• What the task asks
Can you render the lines below as a Markdown table with the columns No. and Line, giving each row a number and leaving out blank lines and the pictures?

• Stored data
###

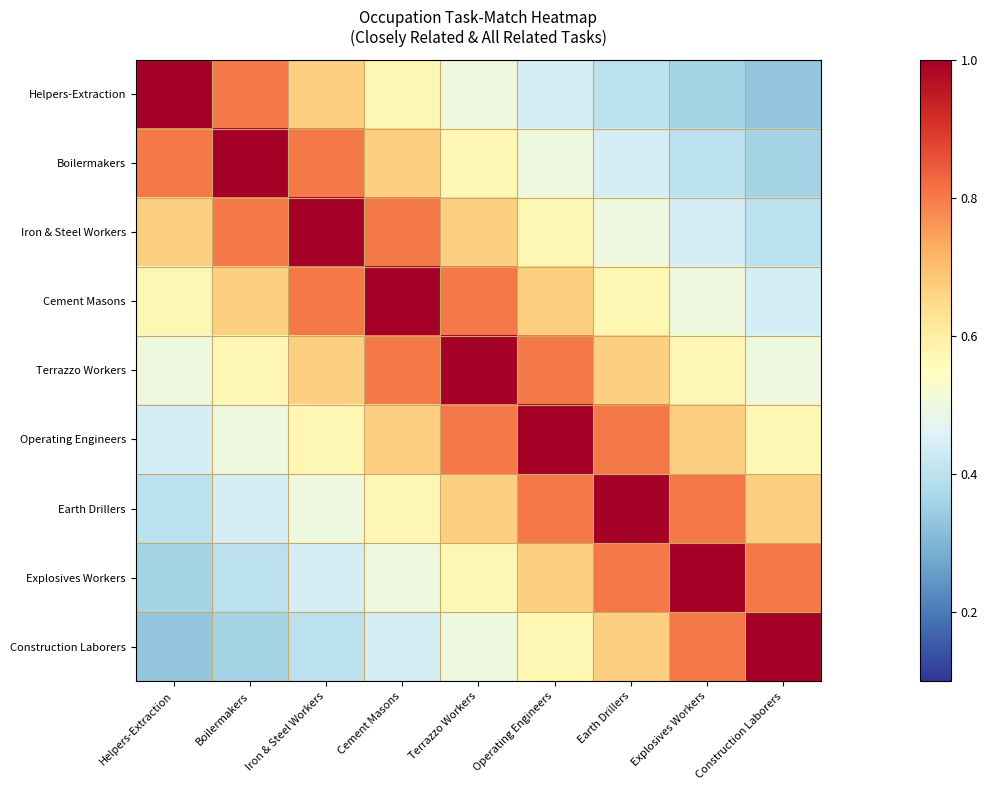

How many series are shown in this chart?

9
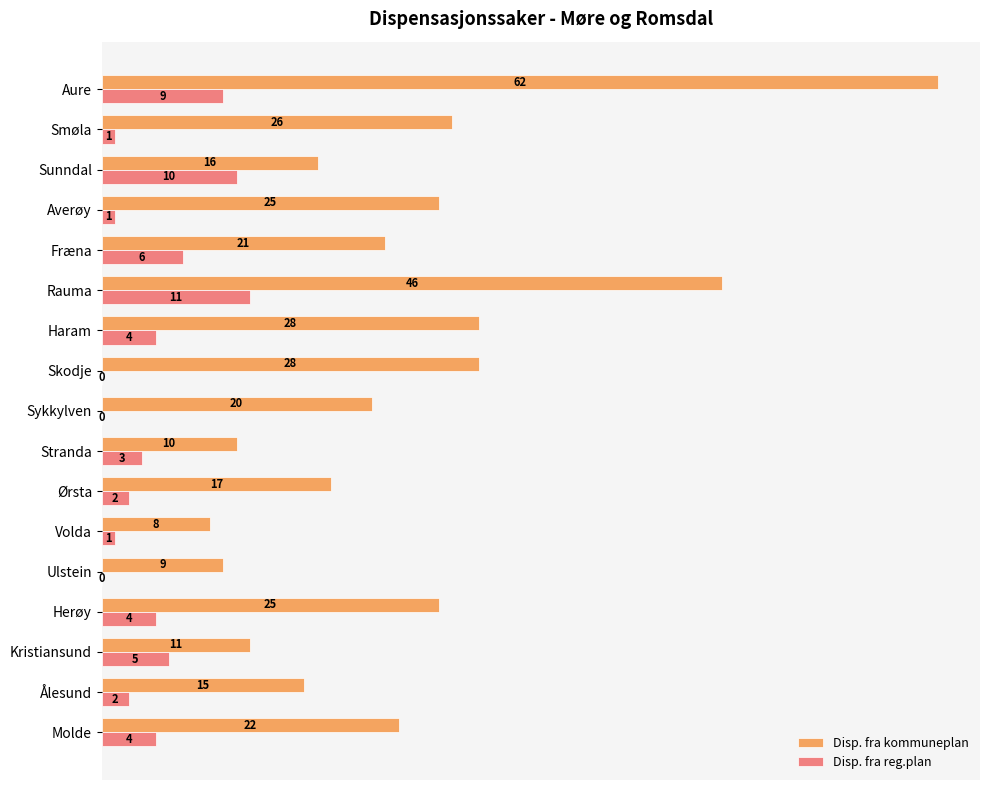

At which category is the sum across all series the highest?

Aure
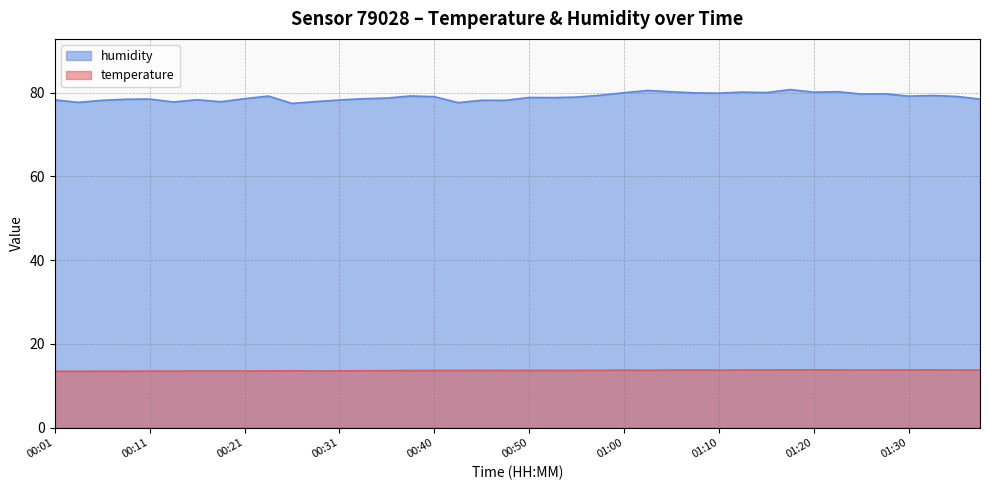

What is the difference between the second highest and minimum values in the temperature series?

0.3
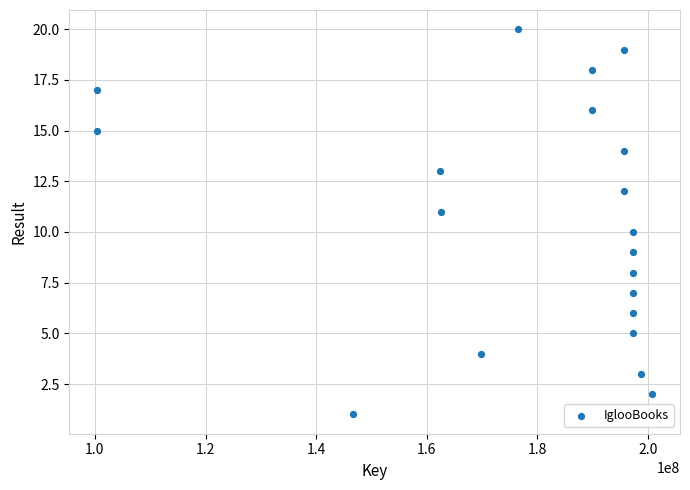

What is the range of X values (max minus min)?

100374912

###

• Solution to this exercise
| No. | Line |
|---|---|
| 1 | How many series are shown in this chart? |
| 2 | 9 |
| 3 | At which category is the sum across all series the highest? |
| 4 | Aure |
| 5 | What is the difference between the second highest and minimum values in the temperature series? |
| 6 | 0.3 |
| 7 | What is the range of X values (max minus min)? |
| 8 | 100374912 |